Using her head to execute commands on software without the use of a mouse is a laborious process, but the only one she knows.

"What you and I could do using the mouse in a few minutes takes her hours," said Bill Hollis, who taught her how to use the applications at the Cerebral Palsy Center of the Bay Area in Oakland. "She's extremely strong. Perseverance is the true word here. Just yesterday, for the first time ever, and I've known her for years, she said, 'sometimes my neck gets stiff.'"

Harris concedes that "doing art is hard work."

Since she decided to make art her full-time mission about three years ago, she's created about 70 images that she's happy with, she said.

About seven years ago, Harris, who has a business degree from Merritt College in Oakland, started a business creating pointing boards to help disabled people communicate. The boards have words and symbols in small boxes that someone can point to for food, for example, or the bathroom. She also makes bingo cards.

Making those boards planted the creative seed for what she does now.

"When that part of my business slowed down, I got into art," Harris said.

She said she owes much of her development to Hollis.

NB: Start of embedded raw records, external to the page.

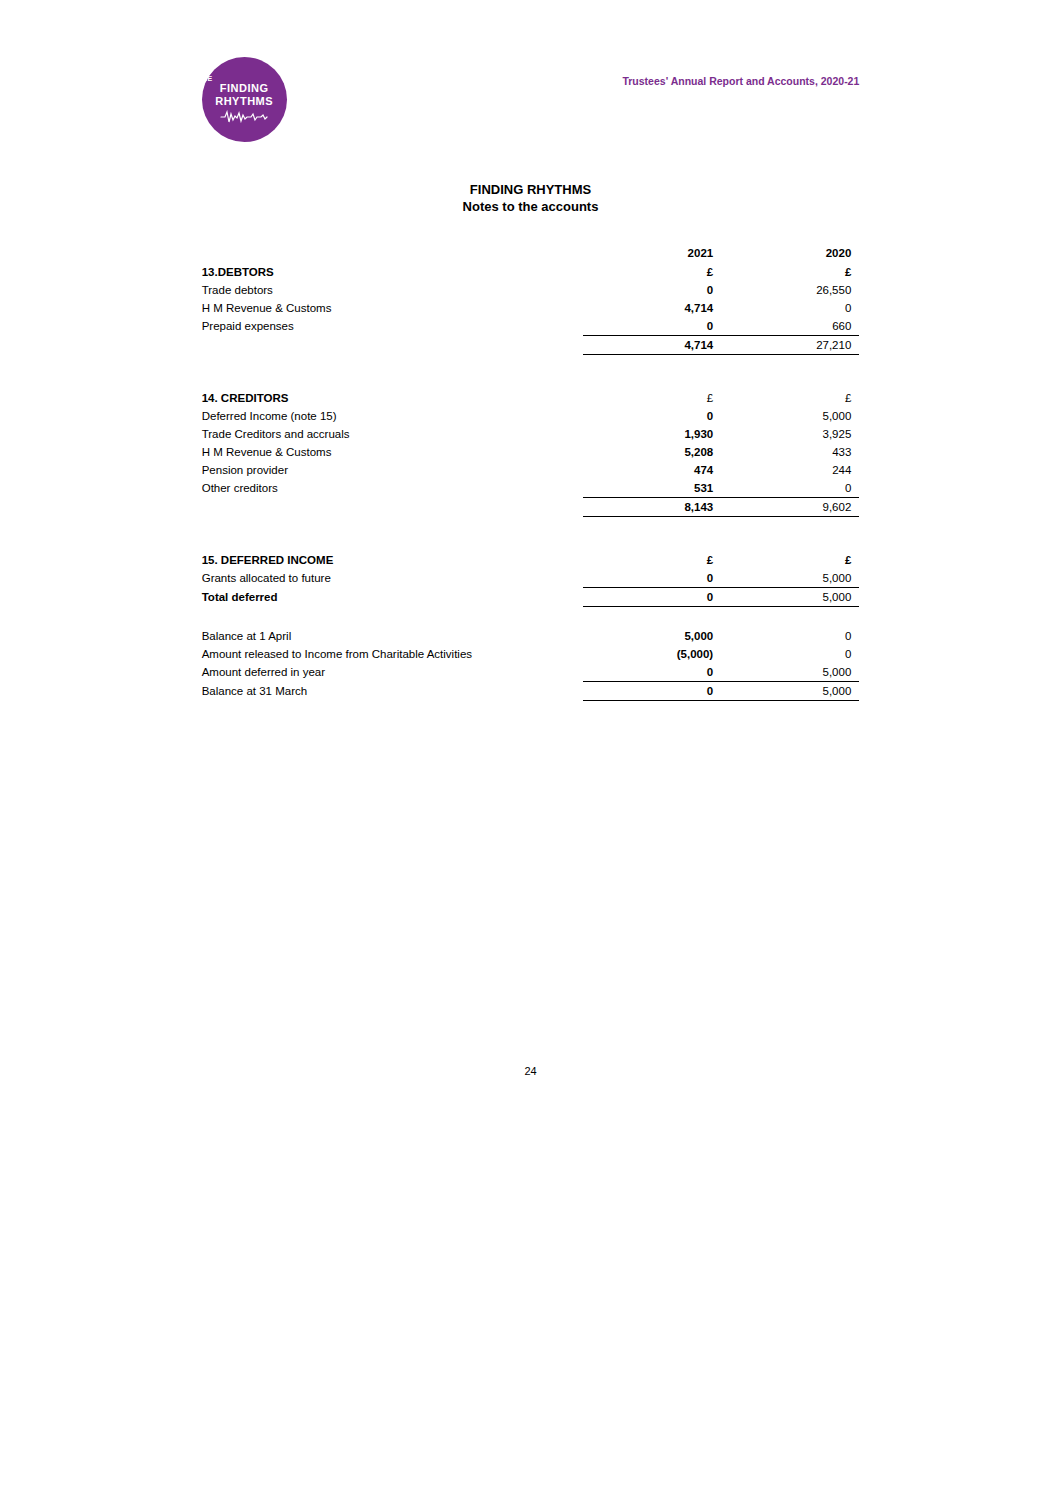THE FINDING
RHYTHMS
Trustees' Annual Report and Accounts, 2020-21
FINDING RHYTHMS
Notes to the accounts
| | 2021 | 2020 |
| 13.DEBTORS | £ | £ |
| Trade debtors | 0 | 26,550 |
| H M Revenue & Customs | 4,714 | 0 |
| Prepaid expenses | 0 | 660 |
| | 4,714 | 27,210 |
| 14. CREDITORS | £ | £ |
| Deferred Income (note 15) | 0 | 5,000 |
| Trade Creditors and accruals | 1,930 | 3,925 |
| H M Revenue & Customs | 5,208 | 433 |
| Pension provider | 474 | 244 |
| Other creditors | 531 | 0 |
| | 8,143 | 9,602 |
| 15. DEFERRED INCOME | £ | £ |
| Grants allocated to future | 0 | 5,000 |
| Total deferred | 0 | 5,000 |
| Balance at 1 April | 5,000 | 0 |
| Amount released to Income from Charitable Activities | (5,000) | 0 |
| Amount deferred in year | 0 | 5,000 |
| Balance at 31 March | 0 | 5,000 |
24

In addition to the show at Mo'Joe, Harris' work is on display at the Ed Roberts Campus in Berkeley, a center for disability nonprofits above the Ashby BART station. She's also been able to put some work on consignment at a shop on Solano Avenue and has some work on display at a local ophthalmologist's office.

Vivian Taube of the Center for Independent Living in Berkeley, who works with Harris as an independent living instructor, said one of Harris' goals is "to be able to support herself with her work."

"We're really proud of her display at the Ed Roberts Campus," Taube said. "That was not easy to get because the art committee doesn't meet all that often. But everybody loves her art there, and she's such a very hard-working person."

Hollis agreed: "Nothing seems to stops her."